And in the presence of this appalling condition the professional politcians prattle about tariff revision and indulge in silly twaddle about currency reform and regulation of the trusts.

The Socialist party is absolutely the only party which faces conditions as they are and declares unhesitatingly that it has a definite and concrete plan and program for dealing with these conditions.

The Socialist party as the party of the exploited workers in the mills and mines, on the railways and on the farms, the workers of both sexes and all races and colors, the working class in a word, constituting a great majority of the people and in fact THE PEOPLE, demands that the nation’s industries shall be taken over by the nation and that the nation’s workers shall operate them for the benefit of the whole people.

Private ownership and competition have had their day. The Socialist party stands for social ownership and co-operation. The one is Capitalism; the other Socialism. The one industrial despotism, the other industrial democracy.
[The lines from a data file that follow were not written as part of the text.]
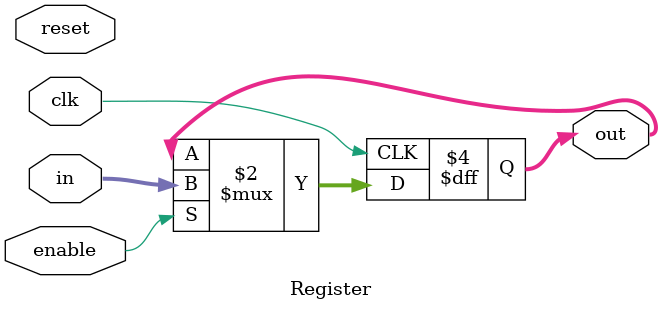
<source format=v>
module Register(
  input wire [WIDTH-1:0] in,
  input wire clk,
  input wire reset,
  input wire enable,
  output reg [WIDTH-1:0] out
);

  parameter WIDTH = 8;

  always @(posedge clk) begin
    if (enable)
      out <= in;
  end

endmodule
</source>
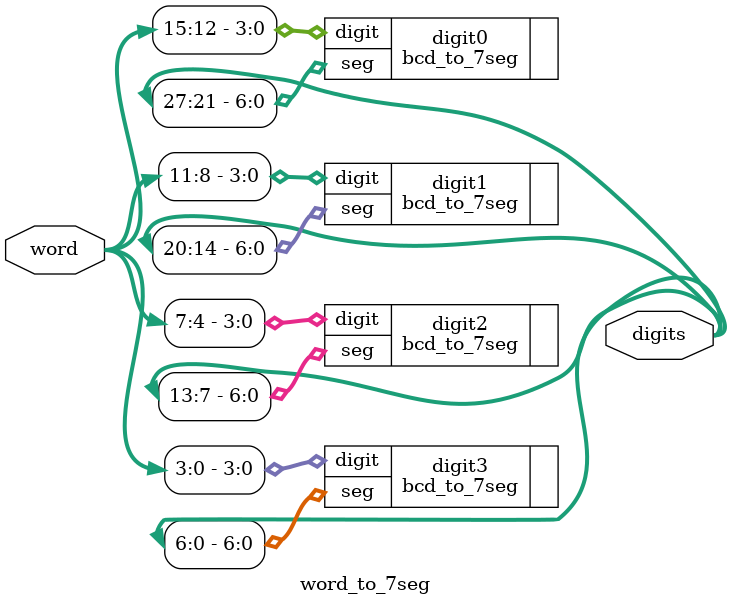
<source format=v>
module word_to_7seg(
 input [15:0]  word,
 output [27:0] digits
);
   bcd_to_7seg digit0 (.digit(word[15:12]), .seg(digits[27:21]));
   bcd_to_7seg digit1 (.digit(word[11:8]), .seg(digits[20:14]));
   bcd_to_7seg digit2 (.digit(word[7:4]), .seg(digits[13:7]));
   bcd_to_7seg digit3 (.digit(word[3:0]), .seg(digits[6:0]));
endmodule // word_to_7seg

</source>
The Republican, Democratic and Progressive parties all stand for private ownership and competition. The Socialist party alone stands for social ownership and co-operation.

The Republican, Democratic and Progressive parties believe in regulating the trusts; the Socialist party believes in owning them, so that all the people may get the benefit of them instead of a few being made plutocrats and the masses impoverished.
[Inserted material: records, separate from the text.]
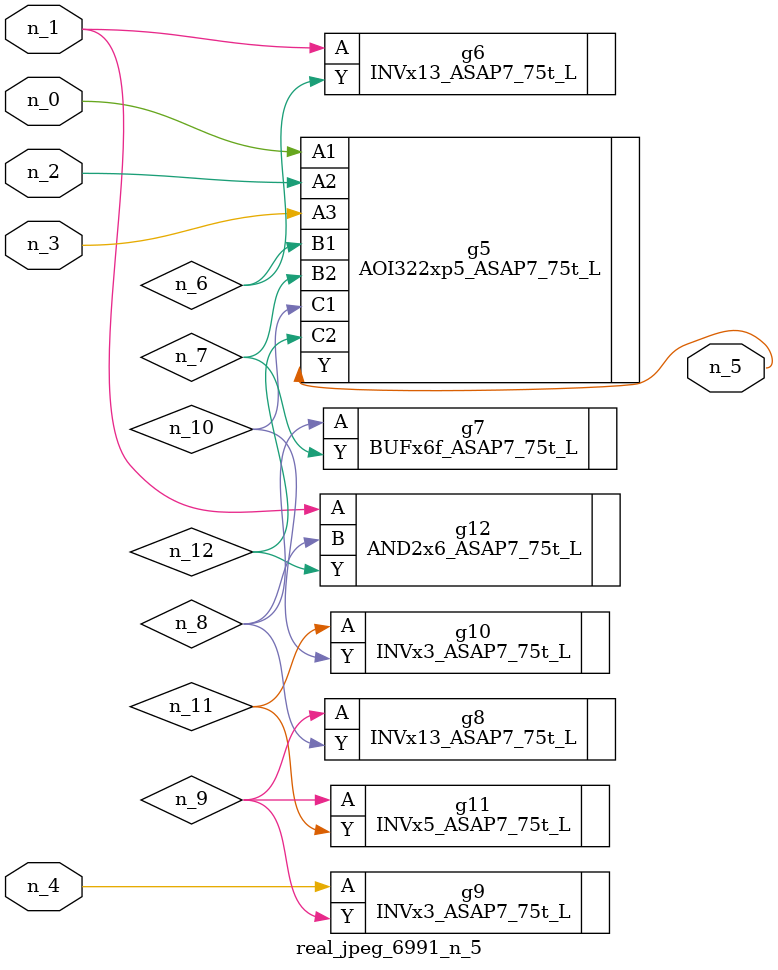
<source format=v>
module real_jpeg_6991_n_5 (n_4, n_0, n_1, n_2, n_3, n_5);

input n_4;
input n_0;
input n_1;
input n_2;
input n_3;

output n_5;

wire n_12;
wire n_8;
wire n_11;
wire n_6;
wire n_7;
wire n_10;
wire n_9;

AOI322xp5_ASAP7_75t_L g5 ( 
.A1(n_0),
.A2(n_2),
.A3(n_3),
.B1(n_6),
.B2(n_7),
.C1(n_10),
.C2(n_12),
.Y(n_5)
);

INVx13_ASAP7_75t_L g6 ( 
.A(n_1),
.Y(n_6)
);

AND2x6_ASAP7_75t_L g12 ( 
.A(n_1),
.B(n_8),
.Y(n_12)
);

INVx3_ASAP7_75t_L g9 ( 
.A(n_4),
.Y(n_9)
);

BUFx6f_ASAP7_75t_L g7 ( 
.A(n_8),
.Y(n_7)
);

INVx13_ASAP7_75t_L g8 ( 
.A(n_9),
.Y(n_8)
);

INVx5_ASAP7_75t_L g11 ( 
.A(n_9),
.Y(n_11)
);

INVx3_ASAP7_75t_L g10 ( 
.A(n_11),
.Y(n_10)
);


endmodule
</source>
The Republican, Democratic and Progressive parties uphold the wage system; the Socialist party demands its overthrow.

It is under the wage system that the 22,000 operatives in the cotton and woolen mills at Lawrence, Massachusetts, have been compelled to work, or slave rather, according to Commissioner Neill, for an average of $8.76 per family. To earn this average wage, according to the commissioner’s official report, requires the combined service of father, mother and three children. This is slavery with a vengeance. The mill is a sweat-hole; the hovel a breeding-pen. Home there is none. And there never will be under the wage system.

What have the Republican, Democratic and Progressive parties to offer to the wage-slaves of Lawrence, to the wage-slaves of the steel trust, to the wage-slaves of the mines, to the wage-slaves of the lumber and turpentine camps of the South, the wage-slaves of the railroads, the millions of them, male and female, black and white and yellow and brown, who produce all this nation’s wealth, support its government and conserve its civilization, and without whom industry would be paralyzed and the nation helpless? What, I ask, has any of these capitalist parties, or all of them combined, for the working and producing class in this campaign? Nothing. Absolutely nothing.

These parties are bidding stronger than ever for the labor vote this year. That vote is now not so easily delivered as in the past. The competition for the votes of the wage-workers is the distinguishing feature of the present campaign. Thousands of workers are now doing their own thinking. They have discovered that workers are as much out of place in a capitalist party as capitalists are in a workers’ party. They have also found that politics express class interests and that the interests of those who make the wealth and those who take it are not identical. That is where the Socialist party comes in and where the workers come in the Socialist party.

The working class is in politics this year. It has always been in politics for its master; this year it is in politics for itself.

The most promising fact in the world today is the fact that labor is organizing its power; its economic power and its political power.

The workers who have made the world and who support the world, are preparing to take possession of the world. This is the meaning of Socialism and is what the Socialist party stands for in this campaign.

We demand the machinery of production in the name of the workers and the control of society in the name of the people. We demand the abolition of capitalism and wage-slavery and the surrender of the capitalist class. We demand the complete enfranchisement of women and the equal rights of all the people regardless of race, color, creed or nationality. We demand that child labor shall cease once and forever and that all children born into the world shall have equal opportunity to grow up, to be educated, to have healthy bodies and trained minds, and to develop and freely express the best there is in them in mental, moral and physical achievement.

We demand complete control of industry by the workers; we demand all the wealth they produce for their own enjoyment, and we demand the earth for all the people.